Texas Secretary of State David Whitley made a stop at San Marcos High School Friday morning to speak to seniors about the importance and power of participating in their democracy
Texas Secretary of State visits San Marcos High

Texas Secretary of State David Whitley made a stop at San Marcos High School Friday morning to speak to seniors about the importance and power of participating in their democracy through voting.

Whitley has been a name in media coverage recently with the controversial voter review that was was “admittedly flawed,” according to Gov. Greg Abbott. But Abbott has downplayed Whitley’s role in the botched review of the voter rolls, as Whitley, a longtime aide of Abbott, faces a tough confirmation fight in the Senate that could result in him losing his job.

Whitley told San Marcos High School students that voting can affect much more than who is sitting in an office on Capitol Hill; it can affect everything from whether their schools get new textbooks and what property taxes are to what the gas prices are at the pump.

“All those decisions about what happens in your life and the lives of generations that are going to come after you happen when people vote,” Whitley said. “When you vote on school boards, when you vote on county officials — county judges or sheriffs — when you vote on the mayor, when you vote on state officials in the House and Senate, when you vote on judges, statewide officials like the lieutenant governor and the attorney general. These are all important positions that someday someone in this room might hold, but even if you don’t hold it, you’re going to have families, you’re going to have jobs, you’re going to be going through life and want to know ‘how can I actually have an effect on what’s going on in my life?’”

He also emphasized to the students that registering to vote is just the first step in participating, the next is researching the issues and actually showing up at the polls.

“Once you register, the key is to actually participate,” Whitley said.

“How do you participate, you can vote, but what should you do before you vote? You research. Read the papers, read what is being said about elections; make up your own mind and vote. You can affect things on a very large and important level if you actually get out and vote.”

To illustrate his point, Whitley finished his talk by emphasizing how votes can sometimes come down to single digit numbers and razor-thin margins.

“There are about 15 million registered voters in Texas and if you register to vote, y’all can be 100 of those 15 million,” Whitley said.

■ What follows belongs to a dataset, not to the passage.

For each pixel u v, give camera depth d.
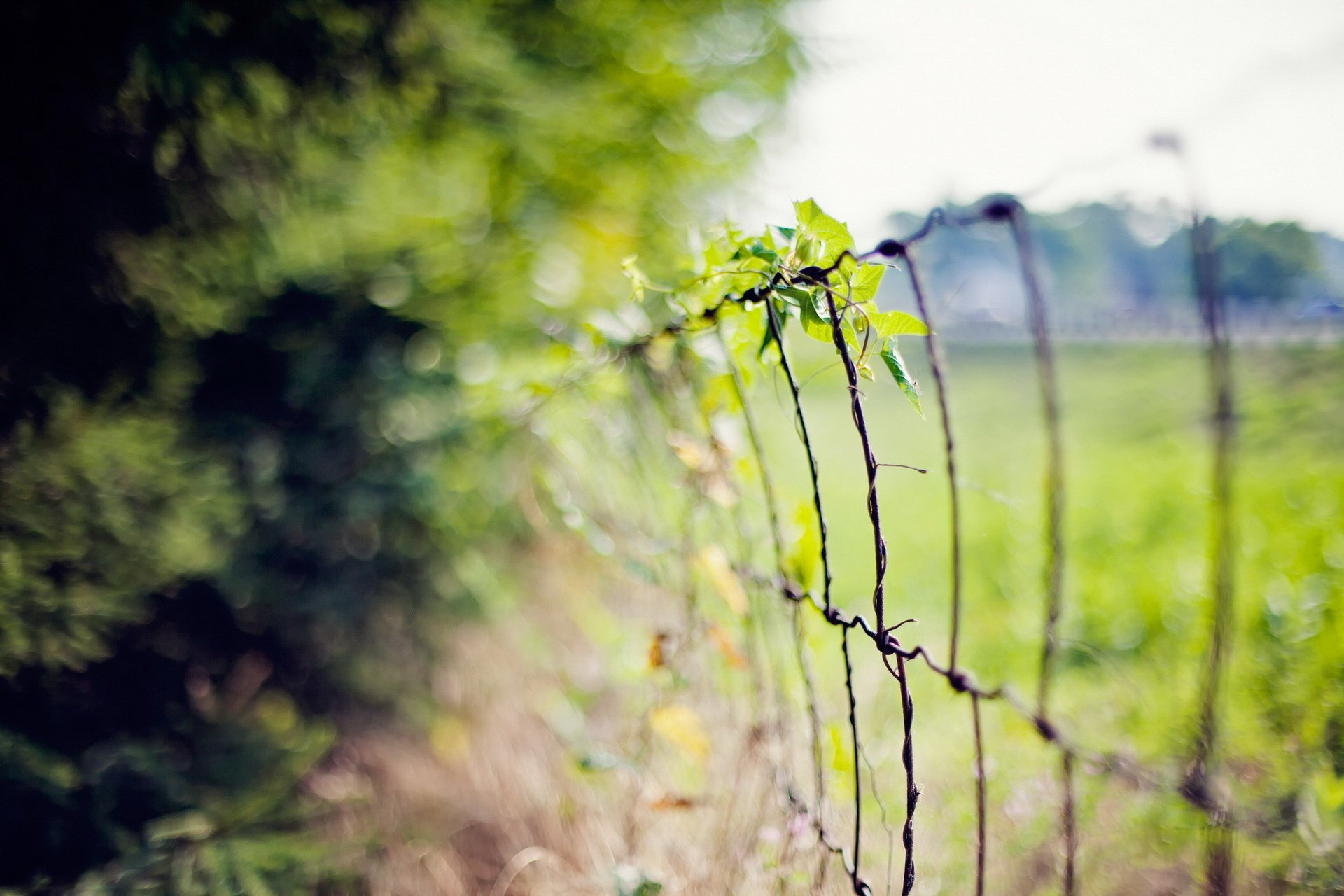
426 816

And if you think it doesn’t matter whether or not you vote, because of how many people are registered, you’re wrong. There are elections in Texas that are decided by fewer people than are in this room right now. There are elections that are decided by single digit numbers of people, so don’t think that your vote doesn’t count, because it does.”

He brought voter registration forms for seniors to fill out at the high school office.

Whitley’s visit drew pushback from the local immigration rights group Mano Amigo. “Whitley makes as much sense as a spokesman for democratic participation as Willie Nelson would for harsher marijuana laws,” spokesman Jordan Buckley said. “If this inept architect of voter suppression thinks he can fool San Marcos into mistaking him as a champ of voting rights, then Whitley is utterly witless.”